*Exercise inputs*.
_ _ _

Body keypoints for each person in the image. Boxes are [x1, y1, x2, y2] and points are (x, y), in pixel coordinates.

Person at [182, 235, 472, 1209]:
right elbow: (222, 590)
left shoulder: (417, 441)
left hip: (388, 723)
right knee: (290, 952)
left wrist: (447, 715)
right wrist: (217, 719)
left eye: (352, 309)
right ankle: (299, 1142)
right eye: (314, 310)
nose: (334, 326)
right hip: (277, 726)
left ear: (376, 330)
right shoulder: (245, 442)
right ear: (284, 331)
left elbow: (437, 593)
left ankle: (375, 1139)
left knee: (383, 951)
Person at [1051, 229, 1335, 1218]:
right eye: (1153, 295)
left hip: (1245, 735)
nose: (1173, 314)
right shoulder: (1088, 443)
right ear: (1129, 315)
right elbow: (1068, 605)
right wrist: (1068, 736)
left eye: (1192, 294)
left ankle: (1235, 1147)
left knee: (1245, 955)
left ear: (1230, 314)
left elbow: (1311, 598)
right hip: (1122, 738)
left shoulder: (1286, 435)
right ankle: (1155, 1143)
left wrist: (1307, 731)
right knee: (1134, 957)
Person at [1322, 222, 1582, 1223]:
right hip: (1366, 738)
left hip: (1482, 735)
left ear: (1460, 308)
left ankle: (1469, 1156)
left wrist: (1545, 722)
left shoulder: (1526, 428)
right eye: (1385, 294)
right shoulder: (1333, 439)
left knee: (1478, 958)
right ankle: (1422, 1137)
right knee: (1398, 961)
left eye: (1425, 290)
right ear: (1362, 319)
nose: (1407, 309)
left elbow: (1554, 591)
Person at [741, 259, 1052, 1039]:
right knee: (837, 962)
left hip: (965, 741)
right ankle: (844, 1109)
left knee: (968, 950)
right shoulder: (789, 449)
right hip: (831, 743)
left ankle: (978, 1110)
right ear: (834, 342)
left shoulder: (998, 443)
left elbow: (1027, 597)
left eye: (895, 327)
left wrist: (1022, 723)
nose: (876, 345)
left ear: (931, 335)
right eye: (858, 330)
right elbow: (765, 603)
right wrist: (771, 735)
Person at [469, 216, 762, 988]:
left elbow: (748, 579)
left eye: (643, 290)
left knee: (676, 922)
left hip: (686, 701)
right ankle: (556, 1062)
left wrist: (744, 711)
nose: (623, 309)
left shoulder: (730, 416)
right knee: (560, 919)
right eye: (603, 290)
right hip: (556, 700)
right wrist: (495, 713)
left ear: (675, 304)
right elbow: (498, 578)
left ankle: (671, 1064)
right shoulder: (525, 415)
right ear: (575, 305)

_ _ _

*Task to complete*. Write out exactly the lines that fall from the line with "left hip: (388, 723)" to the line with "left hip: (686, 701)" in the records above, keeping both ends.

*Response below*.
left hip: (388, 723)
right knee: (290, 952)
left wrist: (447, 715)
right wrist: (217, 719)
left eye: (352, 309)
right ankle: (299, 1142)
right eye: (314, 310)
nose: (334, 326)
right hip: (277, 726)
left ear: (376, 330)
right shoulder: (245, 442)
right ear: (284, 331)
left elbow: (437, 593)
left ankle: (375, 1139)
left knee: (383, 951)
Person at [1051, 229, 1335, 1218]:
right eye: (1153, 295)
left hip: (1245, 735)
nose: (1173, 314)
right shoulder: (1088, 443)
right ear: (1129, 315)
right elbow: (1068, 605)
right wrist: (1068, 736)
left eye: (1192, 294)
left ankle: (1235, 1147)
left knee: (1245, 955)
left ear: (1230, 314)
left elbow: (1311, 598)
right hip: (1122, 738)
left shoulder: (1286, 435)
right ankle: (1155, 1143)
left wrist: (1307, 731)
right knee: (1134, 957)
Person at [1322, 222, 1582, 1223]:
right hip: (1366, 738)
left hip: (1482, 735)
left ear: (1460, 308)
left ankle: (1469, 1156)
left wrist: (1545, 722)
left shoulder: (1526, 428)
right eye: (1385, 294)
right shoulder: (1333, 439)
left knee: (1478, 958)
right ankle: (1422, 1137)
right knee: (1398, 961)
left eye: (1425, 290)
right ear: (1362, 319)
nose: (1407, 309)
left elbow: (1554, 591)
Person at [741, 259, 1052, 1039]:
right knee: (837, 962)
left hip: (965, 741)
right ankle: (844, 1109)
left knee: (968, 950)
right shoulder: (789, 449)
right hip: (831, 743)
left ankle: (978, 1110)
right ear: (834, 342)
left shoulder: (998, 443)
left elbow: (1027, 597)
left eye: (895, 327)
left wrist: (1022, 723)
nose: (876, 345)
left ear: (931, 335)
right eye: (858, 330)
right elbow: (765, 603)
right wrist: (771, 735)
Person at [469, 216, 762, 988]:
left elbow: (748, 579)
left eye: (643, 290)
left knee: (676, 922)
left hip: (686, 701)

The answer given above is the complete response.